Below are records to write out exactly; drop the pictures when you do.

▶ _Data in this exercise_:
--
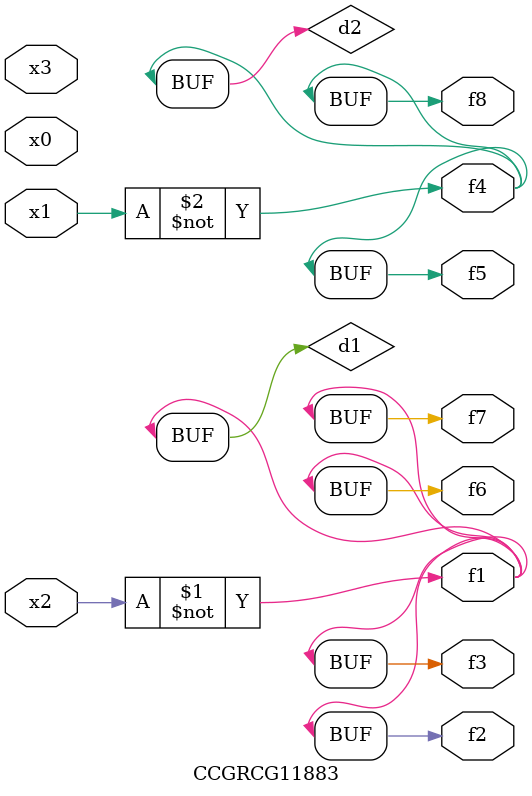
<source format=v>
module CCGRCG11883(
	input x0, x1, x2, x3,
	output f1, f2, f3, f4, f5, f6, f7, f8
);

	wire d1, d2;

	xnor (d1, x2);
	not (d2, x1);
	assign f1 = d1;
	assign f2 = d1;
	assign f3 = d1;
	assign f4 = d2;
	assign f5 = d2;
	assign f6 = d1;
	assign f7 = d1;
	assign f8 = d2;
endmodule

</source>
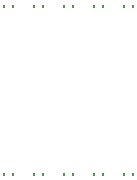
<source format=gbo>
G04*
G04 #@! TF.GenerationSoftware,Altium Limited,Altium Designer,19.0.15 (446)*
G04*
G04 Layer_Color=32896*
%FSLAX25Y25*%
%MOIN*%
G70*
G01*
G75*
%ADD13C,0.00787*%
D13*
X325772Y202303D02*
Y202697D01*
X323016Y202303D02*
Y202697D01*
X325772Y258303D02*
Y258697D01*
X323016Y258303D02*
Y258697D01*
X335772Y258303D02*
Y258697D01*
X333016Y258303D02*
Y258697D01*
X305772Y258303D02*
Y258697D01*
X303016Y258303D02*
Y258697D01*
X315772Y258303D02*
Y258697D01*
X313016Y258303D02*
Y258697D01*
X303016Y202303D02*
Y202697D01*
X305772Y202303D02*
Y202697D01*
X343016Y202303D02*
Y202697D01*
X345772Y202303D02*
Y202697D01*
X333016Y202303D02*
Y202697D01*
X335772Y202303D02*
Y202697D01*
X313016Y202303D02*
Y202697D01*
X315772Y202303D02*
Y202697D01*
X345772Y258303D02*
Y258697D01*
X343016Y258303D02*
Y258697D01*
M02*

</source>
--
▶ _Task result_:
<source format=v>
module CCGRCG11883(
	input x0, x1, x2, x3,
	output f1, f2, f3, f4, f5, f6, f7, f8
);

	wire d1, d2;

	xnor (d1, x2);
	not (d2, x1);
	assign f1 = d1;
	assign f2 = d1;
	assign f3 = d1;
	assign f4 = d2;
	assign f5 = d2;
	assign f6 = d1;
	assign f7 = d1;
	assign f8 = d2;
endmodule

</source>
<source format=gbo>
G04*
G04 #@! TF.GenerationSoftware,Altium Limited,Altium Designer,19.0.15 (446)*
G04*
G04 Layer_Color=32896*
%FSLAX25Y25*%
%MOIN*%
G70*
G01*
G75*
%ADD13C,0.00787*%
D13*
X325772Y202303D02*
Y202697D01*
X323016Y202303D02*
Y202697D01*
X325772Y258303D02*
Y258697D01*
X323016Y258303D02*
Y258697D01*
X335772Y258303D02*
Y258697D01*
X333016Y258303D02*
Y258697D01*
X305772Y258303D02*
Y258697D01*
X303016Y258303D02*
Y258697D01*
X315772Y258303D02*
Y258697D01*
X313016Y258303D02*
Y258697D01*
X303016Y202303D02*
Y202697D01*
X305772Y202303D02*
Y202697D01*
X343016Y202303D02*
Y202697D01*
X345772Y202303D02*
Y202697D01*
X333016Y202303D02*
Y202697D01*
X335772Y202303D02*
Y202697D01*
X313016Y202303D02*
Y202697D01*
X315772Y202303D02*
Y202697D01*
X345772Y258303D02*
Y258697D01*
X343016Y258303D02*
Y258697D01*
M02*

</source>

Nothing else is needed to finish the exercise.